Tan asombrado estaba que en sus sermones empezó a citarlo. No decía que eso lo había leído en los márgenes de los libros que había encontrado en la casa del hombrecito, sino que le aparecían en su boca cuando quería dar cuenta de alguna parábola evangélica o de alguna anécdota de los patriarcas.
Pero por más que se esforzaba, porque la feligresía no era versada en semejantes lecturas como las que había anotado el difunto, sus comentarios no le salían tan claros como los que había leído en letra apretada y dibujada, sino más bien parecidos a las de los autores originales, y la concurrencia a las misas empezó a mermar porque nadie lo entendía.
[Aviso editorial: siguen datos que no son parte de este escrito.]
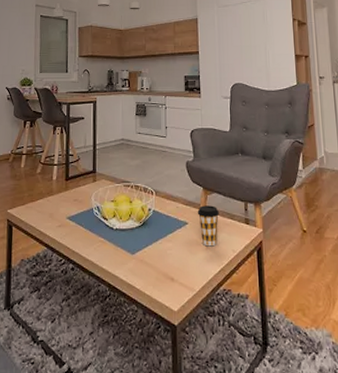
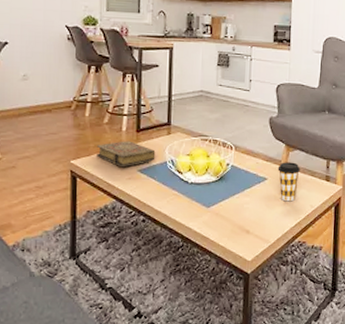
book: none [29,189,83,214] -> present [95,141,156,167]

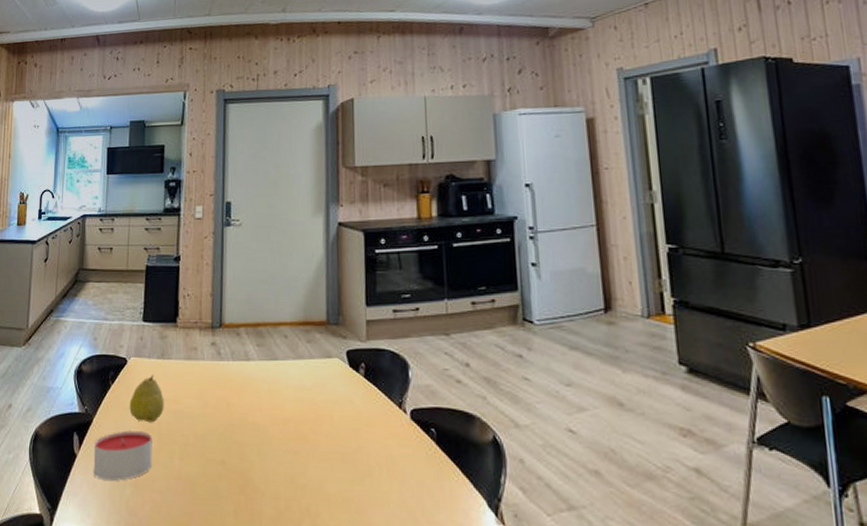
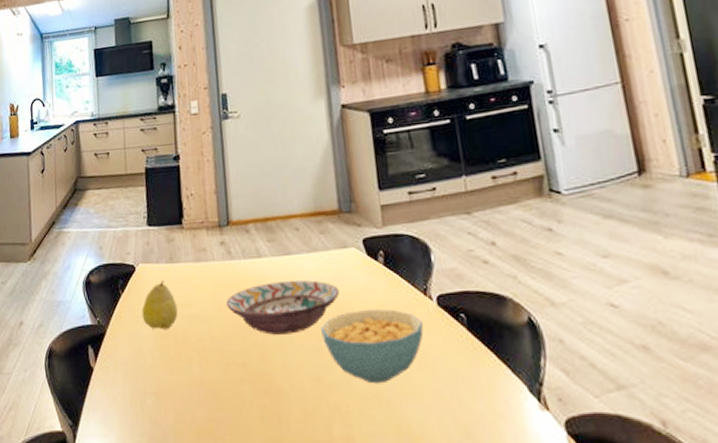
candle: present [93,431,152,481] -> none [110,339,171,392]
decorative bowl: none [212,385,320,436] -> present [226,280,340,335]
cereal bowl: none [300,418,395,489] -> present [321,309,424,384]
El párroco se daba cuenta de su yerro pero no podía corregirlo, no era que quisiera hablarles en difícil sino que no podía evitarlo, y al terminar la celebración regresaba a la sacristía, abría otro de los libros y se sorprendía de que las explicaciones del borrachito fueran tan claras y tan sencillas. Y por ese camino, que algo debía tener de pecado, empezó a envidiarlo.
De la envidia al odio hay poco trecho, nos dijo don Braulio, y pronto se descubrió a si mismo hablando mal del hombrecito en sus sermones, cosa que a él mismo lo puso mal y se sintió en falta.